Col. Christopher Paris, left, Commissioner of the Pennsylvania State Police, and Patrick Yoes, president of the Fraternal Order of Police, are sworn in to testify at the House Homeland Security Committee hearing to read about the attempt of assassination of former President Donald Trump on Tuesday at the Capitol in Washington. (Jason Andrew/The New York Times)
WASHINGTON — Two days before a gunman wounded former President Donald Trump in Butler, Pennsylvania, the Secret Service videotaped the planned crusade with members of the Pennsylvania State Police, who had been arrested on heightened security grounds.
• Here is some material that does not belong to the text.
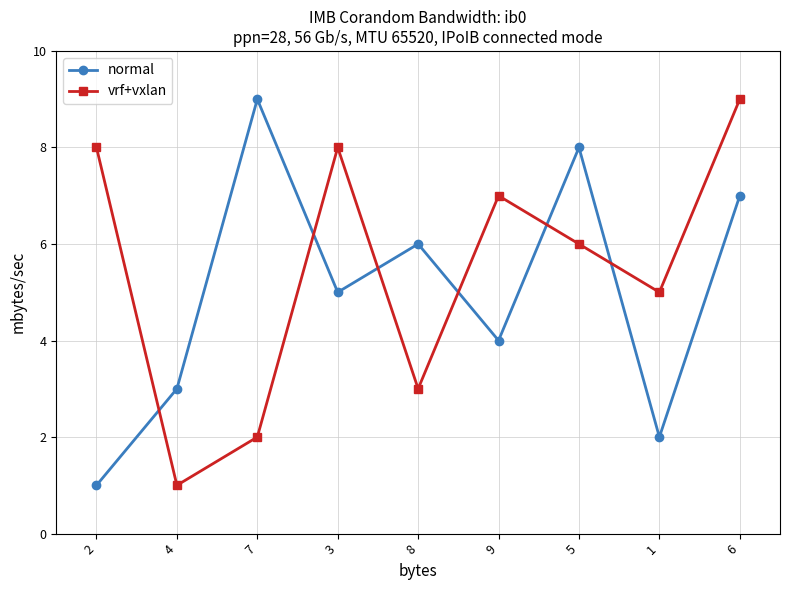

Count the number of data series in this chart.

2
WASHINGTON — Two days before a gunman wounded former President Donald Trump in Butler, Pennsylvania, the Secret Service videotaped the planned crusade with members of the Pennsylvania State Police, who had been arrested on heightened security grounds.
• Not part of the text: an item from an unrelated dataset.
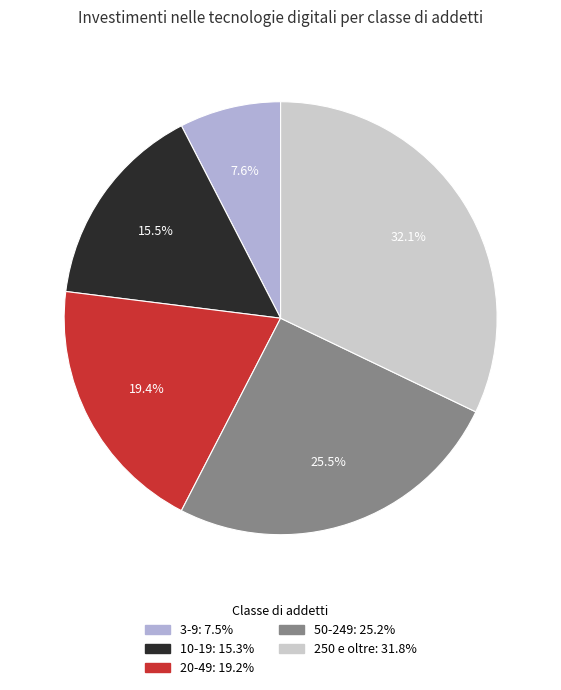

Between 250 e oltre and 3-9, which is larger?

250 e oltre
At one point, a state police official raised a question about the roof of a warehouse located less than 500 feet from the level where Trump was scheduled to speak.
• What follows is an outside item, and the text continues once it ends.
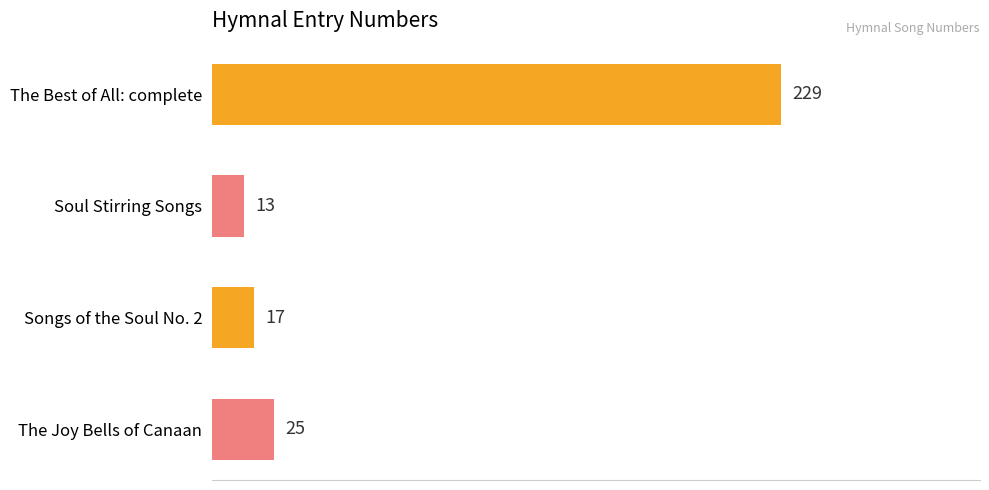

Where is the data nearest to the value 121?

The Joy Bells of Canaan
The Secret Service’s reaction — according to testimony from a state police commander at a congressional hearing Tuesday — was that a local police unit would guard that building.
“We were told by several Secret Service agents that this stopover at Butler ESU was in the area,” said state police Col. Christopher Paris, referring to the Emergency Services Unit, a SWAT-style tactical unit made up of officers. several local counties.
It’s one of the most desirable new major points about the July 13 shooting that emerged from Paris’ testimony before the House Homeland Security Committee. He described a security scenario that disastrously compromised, through breakdowns in communication and accountability, the complex way a photograph of a suspicious guy is taken passed between law enforcement agencies, and the last-minute resolution of local snipers to leave an augmented viewpoint to search for the suspect on foot.
The suspect turned out to be a gunman who was going to kill the Republican presidential candidate. The would-be assassin, later known as 20-year-old Thomas Crooks of Bethel Park, Pennsylvania, used the roof of the warehouse to fire a series of shots, wounding Trump, killing one rally attendee and wounding two others.
Paris’s appearance was very different, in substance and tone, from that presented a day earlier by the then director of the Secret Service, Kimberly Cheatle, in a hearing before the Committee on Oversight and Reform of the House of Representatives. representatives. Cheatle, while acknowledging the failure of her agency, frustrated the committee by continually refusing to answer questions, prompting lawmakers from both parties to call for her resignation. She stopped doing it on Tuesday.